#### Requirements
In the Spark cost optimization article, which node type does the gold cluster use?

#### Text shown
========================================================================

Optimizing Spark Jobs to Reduce Costs by 60%
Our Spark infrastructure bill was $40K/month. After systematic optimization, we reduced it to $16K/month while improving performance. Here's how.
The Cost Problem
Initial State:
- 50+ Spark jobs running daily
- Average runtime: 4+ hours per job
- Cluster costs: $40K/month
- 70% wasted compute on idle resources
Optimization Strategy
1. Right-Sizing Clusters
Before:
# One-size-fits-all cluster
cluster_config = {
"node_type": "r5.4xlarge", # Memory-optimized for everything
"num_workers": 20,
"autoscale": False
}After:
# Workload-specific clusters
bronze_cluster = {
"node_type": "i3.2xlarge", # I/O optimized for ingestion
"num_workers": 10,
"autoscale": {"min": 5, "max": 15}
}
silver_cluster = {
"node_type": "r5.4xlarge", # Memory for transformations
"num_workers": 15,
"autoscale": {"min": 8, "max": 25}
}
gold_cluster = {
"node_type": "c5.2xlarge", # Compute for aggregations
"num_workers": 8,
"autoscale": {"min": 4, "max": 12}
}Savings: $12K/month (30% reduction)

========================================================================

#### Data extract

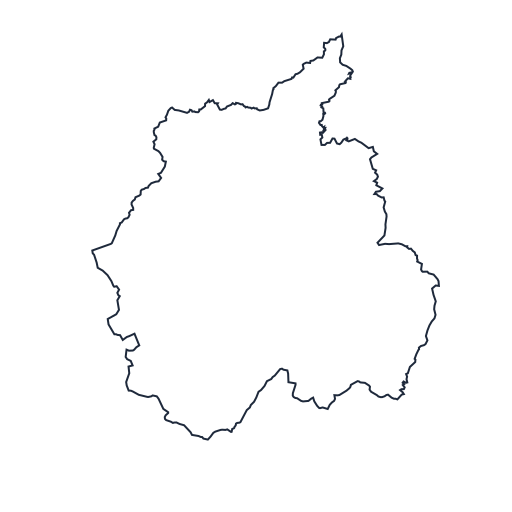 Oke Ta Ra, Mandalay, Myanmar, rotated 71°
{"feature_id": "60261553B97058697426989", "entity_name": "Oke Ta Ra", "entity_type": "district", "adm_level": 2, "iso_a3": "MMR", "parent_name": "Myanmar", "parent_adm1": "Mandalay", "projection": "natural_earth1", "projection_center": [96.134, 20.038], "detail": "fine", "context": "isolated", "style": "outline", "palette": "slate", "viewbox_px": 512, "rotation_deg": 71, "n_neighbors": 0, "source": "geoboundaries", "source_scale": "gbopen_adm2", "svg_char_len": 6097}
<svg xmlns="http://www.w3.org/2000/svg" viewBox="0 0 512 512"><g transform="rotate(71 256 256)"><path d="M102.4,310.6L103.4,310.8L104.5,312.0L106.1,312.4L108.7,312.6L109.6,311.7L111.3,311.5L113.2,312.3L114.5,315.8L117.3,315.5L120.5,317.5L121.4,317.5L125.1,314.1L127.3,313.1L131.9,312.1L134.4,313.4L136.3,312.5L137.4,310.5L141.8,313.1L146.4,318.8L146.6,321.7L151.3,320.3L153.7,323.8L153.1,326.6L153.1,331.3L154.8,334.7L156.2,335.9L155.7,338.3L156.2,340.1L156.1,342.5L157.0,343.8L160.3,345.1L160.9,346.7L161.2,350.8L163.1,352.2L163.8,354.4L165.0,356.2L166.8,356.9L170.6,356.5L172.4,357.1L172.0,359.2L173.8,362.0L175.9,362.1L177.9,364.1L178.4,365.5L178.1,367.3L178.3,368.8L180.6,372.1L180.7,374.0L181.8,374.3L186.9,379.6L190.8,382.4L197.0,388.2L197.3,389.4L197.5,409.0L200.3,409.5L202.1,408.7L210.3,408.8L215.6,409.5L219.9,405.7L225.8,402.6L232.7,400.9L237.5,400.6L238.9,400.1L239.2,397.6L243.2,396.4L245.7,399.1L248.3,398.9L249.6,397.9L252.7,401.5L262.3,403.1L265.6,407.1L267.3,416.7L272.7,417.7L283.9,415.4L284.5,413.7L285.5,412.7L286.6,410.3L292.0,409.3L290.5,404.5L290.5,402.0L289.9,396.2L302.5,395.5L303.3,398.8L305.0,401.8L305.3,403.2L304.2,406.9L302.4,408.9L309.0,412.1L311.6,411.4L314.4,408.6L319.3,408.3L319.0,412.5L325.6,414.0L332.9,419.8L336.3,420.4L341.8,420.2L342.6,418.2L343.9,416.7L349.1,412.0L353.8,404.7L354.2,403.9L354.6,400.7L354.2,399.1L356.4,395.5L359.2,394.6L370.4,393.4L375.1,389.9L375.9,390.2L377.2,393.3L378.6,394.7L380.4,395.1L381.9,394.4L385.0,390.4L386.8,388.9L386.8,387.7L387.5,385.4L389.9,383.0L392.6,379.1L401.4,375.2L404.3,374.8L407.5,368.9L409.1,367.2L409.7,365.8L411.5,365.2L413.9,361.3L412.0,357.8L409.3,353.9L408.8,351.7L408.9,346.2L409.2,344.6L410.5,341.5L410.6,339.6L414.2,336.9L414.3,336.3L411.8,334.8L411.7,333.0L411.3,332.4L410.7,332.1L409.6,330.4L408.0,329.5L407.7,328.2L408.2,325.8L408.0,324.8L398.7,314.9L397.2,311.1L395.2,309.4L393.2,305.3L389.9,301.8L385.2,297.8L384.4,294.9L381.7,290.3L377.9,286.4L377.3,281.6L375.9,279.7L375.2,277.2L370.8,270.0L371.0,268.1L372.4,267.1L374.4,263.6L377.6,263.9L385.9,266.4L389.3,260.1L390.6,260.5L397.7,265.8L400.0,266.7L401.6,266.3L403.0,265.1L403.9,263.4L407.6,260.6L408.8,258.9L410.1,253.6L408.9,250.4L408.5,248.1L412.4,248.2L417.5,247.0L420.2,245.8L420.7,245.0L420.9,242.3L424.0,238.0L420.7,234.7L419.2,231.9L418.4,229.3L416.8,227.8L413.1,227.2L414.3,224.3L414.6,222.4L412.8,214.3L411.4,210.7L410.6,209.5L408.7,208.2L407.4,200.7L408.1,199.5L409.5,198.5L411.4,194.3L415.4,191.2L416.7,190.8L419.3,192.1L421.8,191.4L426.9,187.0L428.7,186.0L430.0,184.2L430.5,182.7L430.5,180.1L429.9,178.0L430.1,176.3L434.1,173.9L435.9,172.0L436.4,170.5L437.6,169.0L434.5,163.4L434.7,161.2L432.5,161.7L429.7,163.4L429.3,161.9L430.0,159.5L428.6,158.2L425.8,159.2L425.4,157.7L423.6,158.6L422.7,157.3L424.7,155.5L424.8,154.1L421.5,153.8L419.2,152.4L416.5,152.5L416.3,150.6L411.0,146.6L408.1,140.0L405.9,139.0L404.9,139.5L401.0,136.3L397.7,133.0L397.3,132.2L395.7,131.8L394.8,129.3L395.0,126.2L394.5,124.4L391.6,121.4L387.0,121.4L382.2,118.1L378.1,114.6L375.1,111.1L373.1,107.6L370.1,105.4L364.4,104.9L361.1,103.4L357.4,100.8L350.5,100.8L344.1,100.1L342.4,95.7L343.8,92.8L339.2,91.6L337.0,91.9L331.4,94.1L328.6,98.3L326.6,99.1L325.1,103.6L324.2,104.1L322.5,104.3L317.5,101.7L313.7,105.4L312.5,104.5L310.9,104.6L308.1,103.6L307.1,104.8L304.3,104.7L302.2,106.1L299.5,107.1L299.1,109.0L297.0,110.3L296.0,109.8L295.5,111.5L292.4,114.3L290.4,117.4L288.1,126.3L286.5,130.0L285.7,136.1L283.0,136.8L278.4,127.9L271.6,124.3L268.2,123.3L261.2,119.7L258.9,119.1L255.9,119.7L251.6,119.5L246.6,116.1L245.5,116.5L242.1,116.2L241.6,118.1L238.7,120.9L236.7,121.8L236.0,123.9L234.3,121.7L235.0,117.8L233.3,114.5L228.3,119.2L226.1,117.6L223.6,120.1L222.5,116.7L220.7,114.9L218.5,114.9L216.0,116.3L214.1,114.5L211.6,117.2L201.6,116.7L200.4,114.8L198.9,108.2L195.4,110.5L190.9,110.0L190.7,114.4L183.2,119.5L181.0,121.8L177.5,124.4L177.8,131.0L176.1,132.8L175.3,131.5L174.5,131.2L173.8,131.5L174.5,132.7L174.2,133.1L174.4,135.5L176.6,138.4L177.5,140.5L176.0,142.8L170.6,143.6L169.8,145.4L173.1,149.1L172.2,152.0L173.4,154.7L172.3,157.9L166.7,157.1L165.6,154.7L162.5,154.3L162.3,155.8L160.1,155.3L160.4,153.7L161.3,152.6L159.5,149.2L159.0,149.2L158.9,150.8L157.5,149.1L157.3,150.1L156.1,149.5L156.4,150.5L154.5,151.4L153.5,151.2L153.1,152.4L150.6,153.1L149.3,152.1L149.7,151.1L148.8,148.8L145.5,146.6L143.7,146.2L144.0,144.9L143.5,144.1L142.9,144.2L142.4,145.4L138.3,144.3L136.8,145.7L136.1,144.8L134.7,145.9L134.0,145.3L134.1,144.0L132.9,143.9L133.8,136.9L133.3,136.0L132.0,136.1L131.5,135.5L130.0,129.7L127.5,127.4L126.1,126.8L125.2,127.0L123.4,122.6L121.6,121.6L121.0,120.6L121.6,115.3L120.5,115.3L120.6,114.4L119.6,114.4L117.9,111.2L119.2,109.1L118.0,108.8L117.7,108.2L116.7,108.5L114.6,107.0L113.8,107.5L113.8,108.7L113.2,108.1L113.5,105.9L114.4,106.0L113.2,104.4L111.6,104.5L109.6,105.7L105.7,108.7L103.4,111.8L100.3,113.4L96.3,112.3L93.4,109.8L89.4,108.2L86.1,105.2L74.4,102.9L76.0,104.9L75.5,106.1L76.0,109.3L77.3,110.3L75.3,115.3L77.4,117.4L77.8,119.7L76.6,122.2L80.8,124.0L82.6,123.1L83.8,123.3L84.4,124.1L84.6,125.2L87.4,126.1L90.1,128.8L88.3,133.2L89.8,138.1L89.3,141.0L91.1,142.0L89.5,145.5L89.9,148.5L90.4,149.5L94.4,150.0L96.6,154.6L97.2,157.4L97.0,159.4L99.5,162.6L98.9,163.7L100.1,164.8L99.9,172.3L100.6,174.9L99.4,178.3L101.8,181.9L103.0,185.0L104.1,185.2L104.6,186.0L108.1,188.0L115.0,193.1L117.1,194.1L120.3,196.5L120.3,201.3L119.6,205.1L117.6,207.2L116.6,207.2L116.0,209.3L115.0,209.9L115.1,212.2L114.1,212.8L113.1,215.0L112.1,215.8L112.1,217.5L111.1,217.7L110.3,218.6L108.1,219.3L107.8,220.8L105.8,223.0L104.7,225.0L105.7,225.6L105.8,226.6L103.9,228.3L105.0,230.4L105.2,234.8L106.6,236.7L106.4,238.4L106.6,240.9L105.8,242.5L100.0,243.4L99.2,242.4L98.1,245.3L94.6,246.0L95.3,249.8L93.1,249.8L94.8,252.3L95.4,254.5L97.7,255.4L99.5,260.6L99.0,261.9L100.7,262.7L101.2,264.0L100.1,266.6L99.3,267.1L98.8,269.2L97.2,269.5L96.2,270.8L97.8,272.3L98.2,274.6L93.2,281.7L91.4,285.3L88.3,287.0L88.4,288.5L90.1,291.6L93.4,294.2L95.4,296.4L96.8,296.1L98.5,296.8L98.5,303.5L101.9,306.4L102.4,310.6Z" fill="none" stroke="#1e293b" stroke-width="2"/></g></svg>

========================================================================

#### Written answer
c5.2xlarge